From: Jay McCarthy (jay.mccarthy at gmail.com)
Date: Tue Aug 4 12:10:16 EDT 2009

Hi Eddie,

On Tue, Aug 4, 2009 at 9:51 AM, Eddie Sullivan<eddieSull at hotmail.com> wrote:
> Hello.
> I've lately been having all kinds of frustrations making things work with
> the XML library. The biggest hurdle seems to be keeping track of all the
> types. We have "document" and "element" and "content" and "prolog" and
> "entity" and "pcdata" and so on and so forth. Every function seems to accept
> a different type.

The contracts in the XML library are very strict and specific to
ensure that only correct XML (modulo the cdata escape valve) is
generated. Each function accepts a different type because that is what
they must accept. Perhaps what you'd like is some stratum of
write/read-xml and xml->xexpr variants that deal with only the
subtypes of document and element. These are implemented in the collect
and could conceivably be exposed. Is that what you mean?

> I think it would be helpful if there were some kind of abstract super-type
> for at least some of these things. Something similar to what the "content/c"
> contract checks for would be ideal, so that all those items could be treated
> the same until we wanted to differentiate them. Except I would think that
> "pcdata" and the like would be subtypes of "element."

It sounds like you are saying that you'd like dispatching inside of
the XML collect rather than selection outside of the XML collect. This
is an imaginable supplement and I would consider including it in the
collect, but I don't think the core library should change in that
error-prone direction. With this approach, when you give the wrong
type it is an error, in that regime you would get different behavior
because a different dispatch would be invoked.

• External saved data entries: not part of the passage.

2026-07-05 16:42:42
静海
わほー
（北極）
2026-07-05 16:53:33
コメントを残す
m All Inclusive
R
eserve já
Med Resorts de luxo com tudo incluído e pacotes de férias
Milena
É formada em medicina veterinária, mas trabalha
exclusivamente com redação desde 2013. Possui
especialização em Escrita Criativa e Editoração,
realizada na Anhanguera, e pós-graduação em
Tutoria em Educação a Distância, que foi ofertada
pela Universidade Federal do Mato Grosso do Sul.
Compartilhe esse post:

> One other thing that bites me every time is that the "content" field of the
> "element" structure is actually specified by the contract (listof
> content/c). Either the name is wrong or the contract is.

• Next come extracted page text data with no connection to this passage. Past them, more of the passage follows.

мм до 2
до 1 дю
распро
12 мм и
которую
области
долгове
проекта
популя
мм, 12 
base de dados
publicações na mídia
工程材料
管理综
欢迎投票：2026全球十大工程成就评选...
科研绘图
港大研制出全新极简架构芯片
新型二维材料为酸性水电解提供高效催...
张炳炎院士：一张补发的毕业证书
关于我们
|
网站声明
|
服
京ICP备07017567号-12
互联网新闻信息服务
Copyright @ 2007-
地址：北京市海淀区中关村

Unfortunately 'content' can be plural or singular in English. The
element has content, that content is made up of a list of content
item. A content item's contract is content/c and the element contains
a number of these. Perhaps if it were easy to change from content to
contents and not break too much code, I'd consider a change.

> I don't know if self-referential contracts are possible, but it would be
> nice if content/c was really something like (or/c
> (current-definition-of-content/c) (listof content/c)). That's only one
> possible solution, though.

That would be incorrect in other cases, such as write-xml/content and
xexpr->xml.

> The reason I don't like getting this (listof content/c) is that there is not
> much useful I can do with it. Since it doesn't satisfy content/c, I can't
> pass it to xml->xexpr or write-xml/content. Since it's not a document, I
> can't pass it to write-xml. I suppose I could do (apply string-append (map
> write-xml thing)), but that seems more involved than it has to be. If I
> could treat (listof content/c) the same as content/c that would go a long
> way towards making things easier.

You could write:

(define (write-xml/contents cs)
 (for-each write-xml/content cs))

and use the same with-output-to-string that you would normally.

This is the sort of thing that a patch might be reasonable.

> A form like "xml-match" would be very helpful, too, to avoid having to delve
> into the internals of the different xml structures.

What would this do? Would it be an XQuery?

> I think PLT Scheme's XML capabilities are very close to being the best thing
> out there, so I hope you take these as constructive suggestions.
> Thanks!
> -Eddie Sullivan

Thank _you_.

Jay

-- 
Jay McCarthy <jay at cs.byu.edu>
Assistant Professor / Brigham Young University
http://teammccarthy.org/jay

"The glory of God is Intelligence" - D&C 93


Posted on the users mailing list.